Supply Impacts Rents, Occupancy Endures
Dallas–Fort Worth’s multifamily fundamentals were steady during the first three quarters of 2025, noted the latest Yardi Matrix Dallas multifamily market report. Average advertised asking rents ticked down 0.4%, on a trailing three-month basis through September, to $1,518, while the national average was down 0.1%. The occupancy rate in stabilized properties inched up 10 basis points year-over-year to 93.1% in August, lagging the U.S. figure by 160 basis points, as reported in the national multifamily market outlook.
Employment growth decelerated to 1.1% year-over-year through July, outpacing the U.S. rate of 0.8%. Unemployment stood at 4.4% in August, up 50 basis points year-to-date and underperforming the U.S. (4.3%), according to preliminary data from the Bureau of Labor Statistics. DFW employers added 44,000 net jobs year-over-year through July, led by education and health services (17,000) and government (12,200), while two sectors lost a combined 10,200 positions.
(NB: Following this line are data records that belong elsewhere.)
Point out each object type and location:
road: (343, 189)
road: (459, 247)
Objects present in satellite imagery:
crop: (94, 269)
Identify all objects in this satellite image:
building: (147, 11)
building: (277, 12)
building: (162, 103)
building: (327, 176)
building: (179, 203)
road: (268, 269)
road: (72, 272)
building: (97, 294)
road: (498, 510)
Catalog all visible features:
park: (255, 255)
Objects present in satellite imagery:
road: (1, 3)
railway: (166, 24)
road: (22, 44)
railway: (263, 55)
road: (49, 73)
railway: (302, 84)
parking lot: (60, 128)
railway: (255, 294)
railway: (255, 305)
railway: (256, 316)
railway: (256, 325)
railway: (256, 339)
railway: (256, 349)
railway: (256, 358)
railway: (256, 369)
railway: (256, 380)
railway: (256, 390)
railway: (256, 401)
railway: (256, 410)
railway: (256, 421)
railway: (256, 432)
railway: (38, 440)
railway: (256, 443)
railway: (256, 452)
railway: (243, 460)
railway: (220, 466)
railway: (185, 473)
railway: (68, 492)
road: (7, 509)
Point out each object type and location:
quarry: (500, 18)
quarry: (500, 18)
Momentum was supported by the launch of DART’s 26-mile Silver Line and the opening of Wells Fargo’s 850,000-square-foot Irving campus for 4,500 employees.
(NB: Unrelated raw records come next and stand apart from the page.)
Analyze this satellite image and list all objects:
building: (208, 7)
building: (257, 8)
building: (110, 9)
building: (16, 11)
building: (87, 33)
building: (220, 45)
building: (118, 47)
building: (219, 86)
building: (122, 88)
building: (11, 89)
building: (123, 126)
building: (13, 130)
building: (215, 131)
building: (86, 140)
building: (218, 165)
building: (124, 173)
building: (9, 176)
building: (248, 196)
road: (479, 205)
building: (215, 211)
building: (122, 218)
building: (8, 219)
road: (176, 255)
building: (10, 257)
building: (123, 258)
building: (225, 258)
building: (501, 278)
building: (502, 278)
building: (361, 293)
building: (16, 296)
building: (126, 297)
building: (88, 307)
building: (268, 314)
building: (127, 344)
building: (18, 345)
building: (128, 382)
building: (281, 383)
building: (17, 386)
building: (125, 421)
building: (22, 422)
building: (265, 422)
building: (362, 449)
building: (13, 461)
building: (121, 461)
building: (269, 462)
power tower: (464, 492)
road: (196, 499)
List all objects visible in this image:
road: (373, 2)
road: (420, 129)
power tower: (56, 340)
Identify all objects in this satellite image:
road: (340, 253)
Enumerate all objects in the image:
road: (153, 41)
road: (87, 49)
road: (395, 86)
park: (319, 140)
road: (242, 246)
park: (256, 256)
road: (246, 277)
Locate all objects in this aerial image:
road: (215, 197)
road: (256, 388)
A total of 20,312 units came online in 2025 through September. While the pipeline was robust, with 50,270 units underway, construction starts moderated. Investment activity remained tepid by the metro’s standards, totaling $2.9 billion year-to-date through September. The average price per unit rose 4.1% year-to-date to $166,783, trailing the $209,188 U.S. rate.